Refuser: une question de dignité pour REVE-insoumis

Pour Bally Bagayoko (maj.Reve-insoumis), il s’agit tout simplement d’une mesure austéritaire qui répond à une logique libérale visant à réduire la marge de manœuvre des collectivités pour démontrer à terme leur inefficacité. L’élu refuse donc de laisser les digues sauter une à une, et souhaite envoyer un message en ne signant pas. Et de souligner en conclusion que le dispositif pose un problème démocratique, puisqu’il pousse les élus à s’engager au-delà de ce mandat.

David Proult (maj.FDG) reconnaît qu’il y a plus de bâton que de carotte dans ce dispositif, mais il refuse de prendre à la légère les coups de bâton. Pour l’adjoint au maire, il faut donc sauver ce qui est sauvable en signant. Et de rappeler que les villes qui ont fait le choix de ne pas signer ne sont pas téméraires non plus, car quasiment assurées de ne pas dépasser les 1,2% d’augmentation des dépenses.

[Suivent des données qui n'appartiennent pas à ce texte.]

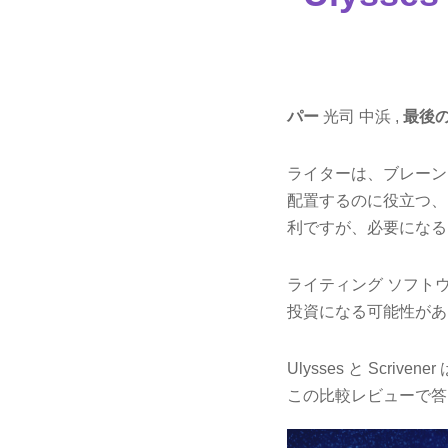
パー
光司 中浜 ,
最後
ライターは、ブレーン
配置するのに役立つ、
利ですが、必要になる
ライティング ソフト
投資になる可能性があ
Ulysses と Scr
この比較レビューで答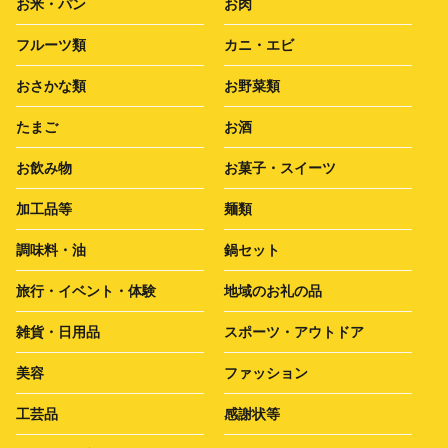
お米・パン
お肉
フルーツ類
カニ・エビ
おさかな類
お野菜類
たまご
お酒
お飲み物
お菓子・スイーツ
加工品等
麺類
調味料・油
鍋セット
旅行・イベント・体験
地域のお礼の品
雑貨・日用品
スポーツ・アウトドア
美容
ファッション
工芸品
感謝状等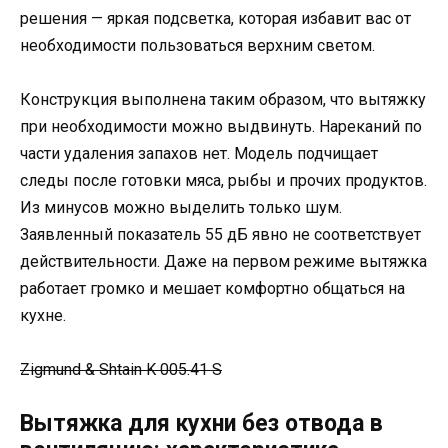
решения — яркая подсветка, которая избавит вас от
необходимости пользоваться верхним светом.
Конструкция выполнена таким образом, что вытяжку
при необходимости можно выдвинуть. Нареканий по
части удаления запахов нет. Модель подчищает
следы после готовки мяса, рыбы и прочих продуктов.
Из минусов можно выделить только шум.
Заявленный показатель 55 дБ явно не соответствует
действительности. Даже на первом режиме вытяжка
работает громко и мешает комфортно общаться на
кухне.
Zigmund & Shtain K 005.41 S
Вытяжка для кухни без отвода в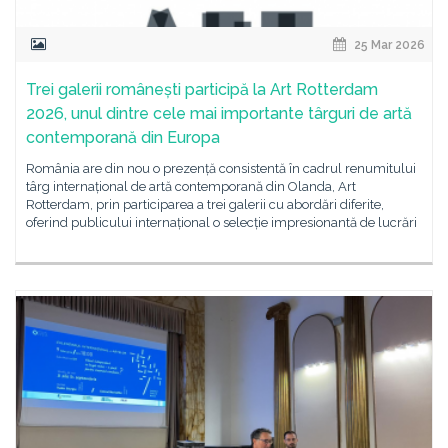
25 Mar 2026
Trei galerii românești participă la Art Rotterdam
2026, unul dintre cele mai importante târguri de artă
contemporană din Europa
România are din nou o prezență consistentă în cadrul renumitului
târg internațional de artă contemporană din Olanda, Art
Rotterdam, prin participarea a trei galerii cu abordări diferite,
oferind publicului internațional o selecție impresionantă de lucrări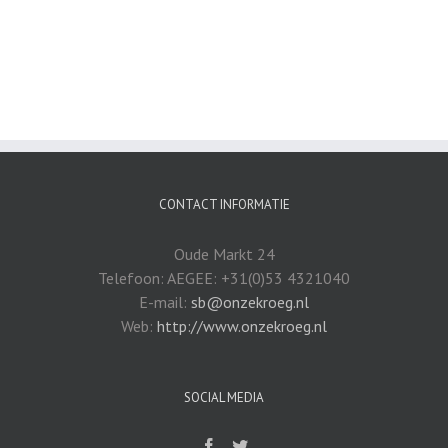
CONTACT INFORMATIE
Oude Markt 24
Telefoon: AEGEE: +31(0)53 4321040
E-mail:
sb@onzekroeg.nl
Web:
http://www.onzekroeg.nl
SOCIAL MEDIA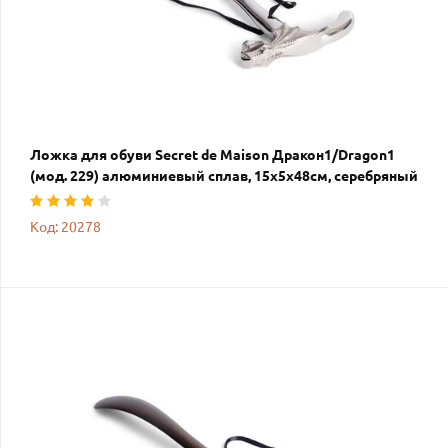
Ложка для обуви Secret de Maison Дракон1/Dragon1
(мод. 229) алюминиевый сплав, 15х5х48см, серебряный
Код: 20278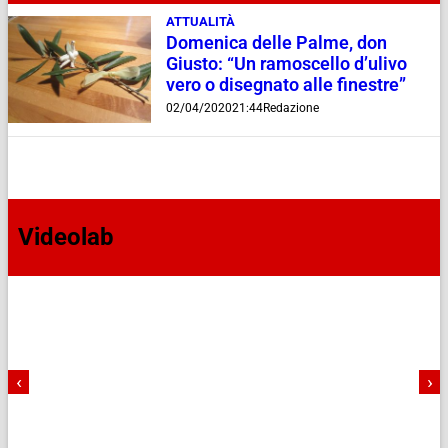
ATTUALITÀ
Domenica delle Palme, don
Giusto: “Un ramoscello d’ulivo
vero o disegnato alle finestre”
02/04/2020
21:44
Redazione
Videolab
‹
›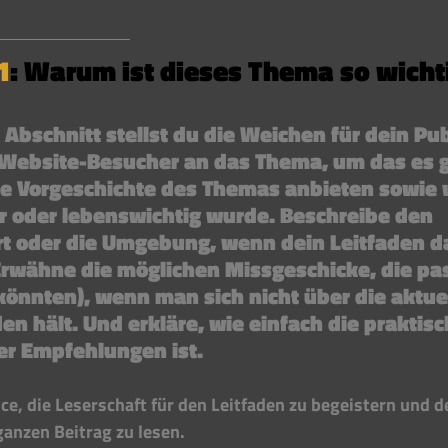
1
: Warum ist dieses Thema so wicht
 Abschnitt stellst du die Weichen für dein Pub
 Website-Besucher an das Thema, um das es g
ze Vorgeschichte des Themas anbieten sowie
r oder lebenswichtig wurde. Beschreibe den 
rt oder die Umgebung, wenn dein Leitfaden d
 Erwähne die möglichen Missgeschicke, die pa
könnten), wenn man sich nicht über die aktue
n hält. Und erkläre, wie einfach die praktisc
r Empfehlungen ist.
nce, die Leserschaft für den Leitfaden zu begeistern und 
anzen Beitrag zu lesen.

Kader Chibane (maj.EELV) parle lui de mariage forcé et de méthode perverse qui tend à diviser les villes. Mais le groupe EELV votera pour la signature, sans illusion, tout simplement pour éviter une sanction financière encore plus dure.

Une vision de gestionnaire que refuse Vincent Huet (maj.REVE-insoumis). Pour l’élu il ne s’agit pas d’une question comptable mais de dignité. Vincent Huet qui reconnaît que le refus peut avoir un coût équivalent à 34€/habitant, à comparer cependant aux 1 500 € de perdus par les cheminots qui ont fait grève 3 mois.

Pire si on ne signe pas pour le maire

Le dernier mot revient au maire qui assure que la tutelle de l’Etat s’imposera qu’on signe ou pas et avec des conditions plus dures si on ne signe pas. Sur la méthode, Laurent Russier rappelle que François Hollande avait retiré 28 M€ de dotation à Saint-Denis sans même pouvoir discuter.

Les groupes Front de Gauche, PSGE et EELV approuvent le contrat financier. Le PS, Fatima Laronde (PSGE) et Silvia Capanema (FDG) s’abstiennent. REVE-insoumis et Philippe Caro votent contre.

Yann Lalande

Pour en savoir plus: 

Réactions

Pendant dix ans l’État a fait des efforts budgétaires et a réduit ses effectifs (effectifs 2018 FPE - fonctionnaires 1,85 millions - contractuels 0,4 millions). Durant la même période les collectivités territoriales ont augmenté leurs effectifs pour atteindre 1,46 millions personnels à statut et 357000 contractuels. En 2018 les trois fonctions publiques totalisent 4,15 millions fonctionnaires. De 2007 à 2018 les collectivités territoriales se sont comportées comme si la crise financière de 2008 n'avait jamais eu lieu. Aujourd'hui l’État a raison de fixer des plafonds de dépenses aux 322 plus grandes collectivités et d'infliger des sanctions financières en cas de dépassement. Pour Saint-Denis l'impact semble faible avec une diminution de seulement 0,05% de la hausse des dépenses budgétée. Pour d'autres collectivités, habituées à dépenser sans compter, la contrainte sera forte. Si l’État avait fait cela dés 2008, il y aurait moins de villes et départements surendettés en France.
Bonjour. Je me suis tapé les échanges laborieux sur ce sujet... Le pire ce sont ceux qui les disent. Je me répète mais ce n'est pas comme ça, qu'on fera comprendre aux habitants l'action publique. A Saint Denis, la majorité municipale a toujours l'impression de faire mieux que tout le monde (stationnement, fiscalité, vivre ensemble). Au final, Saint Denis ne s'en sort pas car sont logiciel est resté dans les années 90. De plus, contrairement à ce que dit L. RUSSIER, la situation de la ville n'est pas saine. Les revenus sont de moins moins important face à une augmentation de la pauvreté dans la ville et une baisse de personnes qui contribue aux revenus de la ville. Il n'y a pas d'activité à valeurs ajouté qui permettraient d'augmenté le budget. Pour REVE, la limitation des augmentations de dépenses est aussi faite pour limiter la folie de certains élus. Et éviter de faire n'importe quoi.